A team of computer programmers and researchers have come up with a new technique that generates real-time animated speech and offers a better alternative to manual voice animation. The new capability was unveiled by programmers from University of East Anglia, Caltech and Carnegie Mellon University and researchers from Disney at Siggraph 2017 in Los Angeles.
The researchers developed a deep learning approach, which involved training a neural network to take "recorded words from a voice actor, predict the mouth shape needed, and animate a character to sync the speech". This is a vast improvement over manual voice animation, which requires skilled animators to match a character's mouth to deliver lines.
While working on this method, the programmers recorded audio and video of a voice actor reciting over 2,500 phonetically diverse sentences. They tracked the speaker's face to create a reference face for an animation model and then transcribed the audio into distinct bits of sounds using an off-the-shelf speech recognition software.
Finally, they plugged all of that information into a neural network and generated a model that could "animate the reference face from a frame-by-frame sequence of phonemes". This animation was then matched with a CG character to deliver dialogues in real-time.
Though the neural network only takes a couple of hours to train, the approach worked perfectly for all speakers, even for animating foreign languages and songs.

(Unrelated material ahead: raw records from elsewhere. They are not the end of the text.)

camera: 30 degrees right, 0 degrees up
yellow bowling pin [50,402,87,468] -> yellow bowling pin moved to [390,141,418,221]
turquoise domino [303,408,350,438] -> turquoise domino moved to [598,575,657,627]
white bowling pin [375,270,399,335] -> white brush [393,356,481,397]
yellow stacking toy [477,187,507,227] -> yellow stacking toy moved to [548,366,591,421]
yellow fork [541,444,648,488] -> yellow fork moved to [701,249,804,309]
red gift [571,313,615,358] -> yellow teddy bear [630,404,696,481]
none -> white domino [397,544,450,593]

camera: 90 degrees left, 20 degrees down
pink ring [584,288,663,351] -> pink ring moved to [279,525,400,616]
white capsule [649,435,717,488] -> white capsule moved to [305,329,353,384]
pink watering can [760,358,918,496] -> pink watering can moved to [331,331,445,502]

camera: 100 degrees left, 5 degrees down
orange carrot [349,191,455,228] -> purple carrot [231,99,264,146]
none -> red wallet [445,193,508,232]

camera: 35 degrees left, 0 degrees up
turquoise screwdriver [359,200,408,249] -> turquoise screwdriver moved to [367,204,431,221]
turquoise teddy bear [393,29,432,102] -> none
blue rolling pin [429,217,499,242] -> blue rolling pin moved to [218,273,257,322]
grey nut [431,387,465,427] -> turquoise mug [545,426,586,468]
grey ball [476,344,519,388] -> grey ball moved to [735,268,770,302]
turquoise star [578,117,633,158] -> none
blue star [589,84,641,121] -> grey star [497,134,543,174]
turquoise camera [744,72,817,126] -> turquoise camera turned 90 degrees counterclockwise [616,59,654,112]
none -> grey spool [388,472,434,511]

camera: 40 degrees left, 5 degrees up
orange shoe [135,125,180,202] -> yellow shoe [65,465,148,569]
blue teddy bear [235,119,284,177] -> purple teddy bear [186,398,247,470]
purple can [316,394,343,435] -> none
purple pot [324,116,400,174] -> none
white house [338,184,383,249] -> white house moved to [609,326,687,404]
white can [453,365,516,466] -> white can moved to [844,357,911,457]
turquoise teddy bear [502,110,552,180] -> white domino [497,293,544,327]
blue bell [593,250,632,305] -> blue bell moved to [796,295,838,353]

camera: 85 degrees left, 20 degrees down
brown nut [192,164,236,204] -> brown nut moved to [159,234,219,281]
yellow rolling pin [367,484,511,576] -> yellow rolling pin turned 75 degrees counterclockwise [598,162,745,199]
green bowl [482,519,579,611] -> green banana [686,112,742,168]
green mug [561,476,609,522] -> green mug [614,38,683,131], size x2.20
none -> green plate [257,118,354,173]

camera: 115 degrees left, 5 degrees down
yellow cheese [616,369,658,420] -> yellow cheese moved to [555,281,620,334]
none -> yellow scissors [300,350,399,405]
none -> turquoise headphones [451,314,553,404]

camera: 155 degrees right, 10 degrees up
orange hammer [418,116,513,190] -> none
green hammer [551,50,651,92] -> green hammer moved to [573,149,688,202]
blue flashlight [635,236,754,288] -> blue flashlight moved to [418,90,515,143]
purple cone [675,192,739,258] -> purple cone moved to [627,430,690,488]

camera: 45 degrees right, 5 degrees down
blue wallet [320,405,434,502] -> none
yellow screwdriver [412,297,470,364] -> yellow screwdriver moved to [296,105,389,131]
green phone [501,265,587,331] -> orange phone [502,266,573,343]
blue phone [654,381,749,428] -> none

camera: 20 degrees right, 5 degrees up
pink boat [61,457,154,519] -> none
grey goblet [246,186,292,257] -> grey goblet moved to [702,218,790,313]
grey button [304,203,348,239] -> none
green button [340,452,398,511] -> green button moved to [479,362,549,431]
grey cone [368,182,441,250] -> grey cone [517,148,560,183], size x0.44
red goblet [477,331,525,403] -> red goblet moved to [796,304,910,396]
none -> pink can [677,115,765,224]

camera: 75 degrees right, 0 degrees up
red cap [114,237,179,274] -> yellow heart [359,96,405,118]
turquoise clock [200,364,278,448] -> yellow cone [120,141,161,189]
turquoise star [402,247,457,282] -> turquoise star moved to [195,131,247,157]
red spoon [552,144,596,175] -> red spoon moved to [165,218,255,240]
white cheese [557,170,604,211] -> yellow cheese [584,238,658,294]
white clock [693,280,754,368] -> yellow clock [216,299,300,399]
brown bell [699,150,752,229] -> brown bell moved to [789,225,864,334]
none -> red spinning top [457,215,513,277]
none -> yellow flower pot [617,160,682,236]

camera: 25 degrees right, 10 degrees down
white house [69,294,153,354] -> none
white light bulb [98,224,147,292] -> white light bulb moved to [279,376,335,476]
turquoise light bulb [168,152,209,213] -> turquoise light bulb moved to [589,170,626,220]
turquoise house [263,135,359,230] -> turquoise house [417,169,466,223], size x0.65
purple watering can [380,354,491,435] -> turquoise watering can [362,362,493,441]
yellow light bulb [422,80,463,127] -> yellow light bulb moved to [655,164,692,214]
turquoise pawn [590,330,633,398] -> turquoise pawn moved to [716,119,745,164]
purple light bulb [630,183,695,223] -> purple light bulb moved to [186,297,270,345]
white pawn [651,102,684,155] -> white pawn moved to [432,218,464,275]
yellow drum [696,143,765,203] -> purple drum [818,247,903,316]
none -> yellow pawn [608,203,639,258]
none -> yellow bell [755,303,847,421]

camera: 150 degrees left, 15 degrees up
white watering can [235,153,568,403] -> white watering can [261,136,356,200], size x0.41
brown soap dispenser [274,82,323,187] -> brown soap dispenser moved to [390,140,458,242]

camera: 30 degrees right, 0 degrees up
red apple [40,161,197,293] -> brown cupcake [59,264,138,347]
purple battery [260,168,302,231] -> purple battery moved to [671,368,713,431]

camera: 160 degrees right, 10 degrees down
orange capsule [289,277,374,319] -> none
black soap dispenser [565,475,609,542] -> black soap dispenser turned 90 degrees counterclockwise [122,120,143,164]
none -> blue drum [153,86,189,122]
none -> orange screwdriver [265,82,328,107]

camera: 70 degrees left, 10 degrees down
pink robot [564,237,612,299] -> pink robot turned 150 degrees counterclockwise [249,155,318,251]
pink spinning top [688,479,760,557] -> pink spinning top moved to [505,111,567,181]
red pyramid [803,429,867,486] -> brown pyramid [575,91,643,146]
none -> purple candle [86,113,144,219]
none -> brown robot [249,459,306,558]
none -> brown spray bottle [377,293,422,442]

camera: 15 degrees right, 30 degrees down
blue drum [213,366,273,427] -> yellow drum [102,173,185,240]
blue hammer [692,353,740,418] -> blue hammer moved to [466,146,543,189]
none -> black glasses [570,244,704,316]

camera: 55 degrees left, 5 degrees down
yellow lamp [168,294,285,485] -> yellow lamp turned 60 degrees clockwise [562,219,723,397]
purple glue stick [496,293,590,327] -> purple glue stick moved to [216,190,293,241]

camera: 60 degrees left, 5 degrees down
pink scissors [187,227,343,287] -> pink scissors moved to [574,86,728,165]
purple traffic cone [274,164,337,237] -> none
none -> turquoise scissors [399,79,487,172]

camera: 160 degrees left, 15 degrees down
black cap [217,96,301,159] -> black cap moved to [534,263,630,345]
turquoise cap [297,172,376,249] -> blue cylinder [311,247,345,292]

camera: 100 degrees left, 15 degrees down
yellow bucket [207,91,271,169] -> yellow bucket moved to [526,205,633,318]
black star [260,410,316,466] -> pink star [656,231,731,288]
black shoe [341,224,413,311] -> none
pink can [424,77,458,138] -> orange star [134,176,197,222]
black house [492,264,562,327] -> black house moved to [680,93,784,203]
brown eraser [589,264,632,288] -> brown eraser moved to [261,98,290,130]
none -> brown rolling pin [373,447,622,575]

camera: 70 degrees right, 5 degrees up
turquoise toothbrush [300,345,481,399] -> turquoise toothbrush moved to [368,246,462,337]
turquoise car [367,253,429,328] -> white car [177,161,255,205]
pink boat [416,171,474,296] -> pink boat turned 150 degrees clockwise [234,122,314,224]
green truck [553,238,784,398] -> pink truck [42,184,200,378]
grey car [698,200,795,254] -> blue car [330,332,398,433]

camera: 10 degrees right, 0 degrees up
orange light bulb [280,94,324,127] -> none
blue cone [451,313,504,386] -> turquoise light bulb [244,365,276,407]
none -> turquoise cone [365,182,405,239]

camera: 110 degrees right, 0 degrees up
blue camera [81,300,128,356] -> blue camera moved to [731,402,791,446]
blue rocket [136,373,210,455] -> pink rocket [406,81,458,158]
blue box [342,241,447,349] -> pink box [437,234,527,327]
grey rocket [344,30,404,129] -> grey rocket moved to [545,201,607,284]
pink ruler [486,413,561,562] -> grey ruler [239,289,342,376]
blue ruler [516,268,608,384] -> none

"Our results so far show that our approach achieves state-of-the-art performance in visual speech animation," said lead researcher Dr Sarah Taylor in a statement. "The real beauty is that it is very straightforward to use and easy to edit and stylize the animation using standard production editing software".
The concept of generating natural animated speech for any style of character could be a major boon for Disney, leading production houses, and for the gaming industry. Characters could deliver their dialogues on the fly with much more realism than currently possible.
Highlighting the importance of top-notch speech animation, Taylor noted, "Realistic speech animation is essential for effective character animation. Done badly, it can be distracting and lead to a box office flop".